_Work item_
Where does the word "Classic" occur in the data below? Copy each line that holds it.

(Saved entries)

....................

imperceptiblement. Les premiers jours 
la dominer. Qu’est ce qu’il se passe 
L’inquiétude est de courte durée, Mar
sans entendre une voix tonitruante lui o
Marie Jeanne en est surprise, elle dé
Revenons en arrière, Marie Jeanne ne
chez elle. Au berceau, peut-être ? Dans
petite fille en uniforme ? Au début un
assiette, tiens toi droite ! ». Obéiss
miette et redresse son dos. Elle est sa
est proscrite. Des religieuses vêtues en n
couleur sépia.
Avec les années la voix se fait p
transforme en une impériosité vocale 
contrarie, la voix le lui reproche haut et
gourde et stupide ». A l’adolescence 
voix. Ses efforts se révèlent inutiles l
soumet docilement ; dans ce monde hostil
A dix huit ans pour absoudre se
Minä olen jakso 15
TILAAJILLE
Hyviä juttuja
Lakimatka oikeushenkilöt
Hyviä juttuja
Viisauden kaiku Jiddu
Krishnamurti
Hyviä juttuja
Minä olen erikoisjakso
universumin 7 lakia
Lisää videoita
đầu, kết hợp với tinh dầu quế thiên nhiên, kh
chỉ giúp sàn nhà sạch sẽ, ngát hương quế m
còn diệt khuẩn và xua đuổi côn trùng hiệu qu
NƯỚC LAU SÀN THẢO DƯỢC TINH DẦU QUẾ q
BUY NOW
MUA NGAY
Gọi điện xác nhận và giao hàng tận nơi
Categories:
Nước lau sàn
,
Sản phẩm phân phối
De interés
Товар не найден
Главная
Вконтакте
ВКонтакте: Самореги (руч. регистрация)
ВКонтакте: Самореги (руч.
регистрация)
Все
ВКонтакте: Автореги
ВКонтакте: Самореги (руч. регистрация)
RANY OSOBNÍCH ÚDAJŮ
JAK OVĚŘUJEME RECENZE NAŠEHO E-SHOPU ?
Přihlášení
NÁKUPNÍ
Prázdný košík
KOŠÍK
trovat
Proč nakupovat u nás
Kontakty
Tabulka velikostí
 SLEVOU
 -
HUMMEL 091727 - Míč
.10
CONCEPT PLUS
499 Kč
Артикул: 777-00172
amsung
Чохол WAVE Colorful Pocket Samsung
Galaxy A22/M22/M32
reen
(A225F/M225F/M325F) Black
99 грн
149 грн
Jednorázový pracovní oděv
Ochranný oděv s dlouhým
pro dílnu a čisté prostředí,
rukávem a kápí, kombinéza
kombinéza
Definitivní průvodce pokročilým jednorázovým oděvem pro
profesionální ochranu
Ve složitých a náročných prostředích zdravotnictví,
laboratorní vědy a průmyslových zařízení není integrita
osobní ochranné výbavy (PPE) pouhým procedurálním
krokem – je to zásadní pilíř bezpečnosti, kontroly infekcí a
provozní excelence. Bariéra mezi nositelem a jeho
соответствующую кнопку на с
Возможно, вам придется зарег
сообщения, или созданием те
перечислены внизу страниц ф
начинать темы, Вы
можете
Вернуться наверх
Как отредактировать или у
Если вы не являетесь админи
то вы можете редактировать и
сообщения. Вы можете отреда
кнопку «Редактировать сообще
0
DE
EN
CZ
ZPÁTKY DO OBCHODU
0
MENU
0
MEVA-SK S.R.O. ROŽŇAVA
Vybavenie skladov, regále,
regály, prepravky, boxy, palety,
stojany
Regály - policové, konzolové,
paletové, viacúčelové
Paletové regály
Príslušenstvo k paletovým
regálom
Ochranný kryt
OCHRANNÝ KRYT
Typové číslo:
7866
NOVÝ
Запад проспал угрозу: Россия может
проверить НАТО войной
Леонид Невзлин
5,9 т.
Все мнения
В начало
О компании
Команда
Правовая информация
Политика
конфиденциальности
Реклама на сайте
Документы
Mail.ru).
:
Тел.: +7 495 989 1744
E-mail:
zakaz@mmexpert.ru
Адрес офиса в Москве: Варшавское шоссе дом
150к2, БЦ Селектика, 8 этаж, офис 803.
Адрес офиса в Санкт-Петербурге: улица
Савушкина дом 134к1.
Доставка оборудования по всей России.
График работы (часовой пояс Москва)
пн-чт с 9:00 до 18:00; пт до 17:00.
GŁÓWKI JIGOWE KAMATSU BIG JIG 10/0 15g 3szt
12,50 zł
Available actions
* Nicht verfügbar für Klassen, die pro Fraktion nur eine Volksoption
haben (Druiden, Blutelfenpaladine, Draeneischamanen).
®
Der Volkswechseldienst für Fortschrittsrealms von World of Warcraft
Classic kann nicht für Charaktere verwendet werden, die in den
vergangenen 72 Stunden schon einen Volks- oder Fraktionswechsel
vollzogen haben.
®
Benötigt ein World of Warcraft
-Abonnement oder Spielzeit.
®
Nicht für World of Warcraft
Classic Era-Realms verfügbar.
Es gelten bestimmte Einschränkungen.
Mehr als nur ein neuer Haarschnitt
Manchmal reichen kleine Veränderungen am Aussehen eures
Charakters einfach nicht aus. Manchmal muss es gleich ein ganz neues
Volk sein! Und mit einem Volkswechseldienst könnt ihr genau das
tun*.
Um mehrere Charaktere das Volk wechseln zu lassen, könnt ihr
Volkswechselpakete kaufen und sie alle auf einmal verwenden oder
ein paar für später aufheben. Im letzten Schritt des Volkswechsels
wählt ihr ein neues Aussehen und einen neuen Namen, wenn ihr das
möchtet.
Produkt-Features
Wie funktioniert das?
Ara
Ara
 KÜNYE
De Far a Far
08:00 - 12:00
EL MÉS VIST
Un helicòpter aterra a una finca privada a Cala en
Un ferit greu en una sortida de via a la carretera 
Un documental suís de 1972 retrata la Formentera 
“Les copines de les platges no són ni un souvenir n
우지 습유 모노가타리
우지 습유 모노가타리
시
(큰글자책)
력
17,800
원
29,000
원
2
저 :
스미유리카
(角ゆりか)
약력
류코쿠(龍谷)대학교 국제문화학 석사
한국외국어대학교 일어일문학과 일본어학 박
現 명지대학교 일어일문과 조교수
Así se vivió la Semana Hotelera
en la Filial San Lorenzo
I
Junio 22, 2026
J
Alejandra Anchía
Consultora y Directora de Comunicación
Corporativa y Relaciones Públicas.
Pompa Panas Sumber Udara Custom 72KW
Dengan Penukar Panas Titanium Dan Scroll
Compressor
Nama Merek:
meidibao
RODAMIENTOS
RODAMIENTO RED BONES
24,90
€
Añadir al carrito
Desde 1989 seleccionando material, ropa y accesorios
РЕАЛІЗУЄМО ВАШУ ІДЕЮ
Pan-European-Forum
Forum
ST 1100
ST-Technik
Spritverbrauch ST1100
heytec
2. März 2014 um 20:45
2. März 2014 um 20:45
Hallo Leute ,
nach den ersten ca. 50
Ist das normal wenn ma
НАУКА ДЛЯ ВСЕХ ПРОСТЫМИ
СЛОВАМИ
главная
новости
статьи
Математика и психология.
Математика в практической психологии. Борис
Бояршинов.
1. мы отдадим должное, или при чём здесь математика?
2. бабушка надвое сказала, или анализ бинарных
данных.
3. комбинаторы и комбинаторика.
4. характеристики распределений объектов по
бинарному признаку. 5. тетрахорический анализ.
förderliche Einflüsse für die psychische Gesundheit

....................

_Response_
Classic kann nicht für Charaktere verwendet werden, die in den
Classic Era-Realms verfügbar.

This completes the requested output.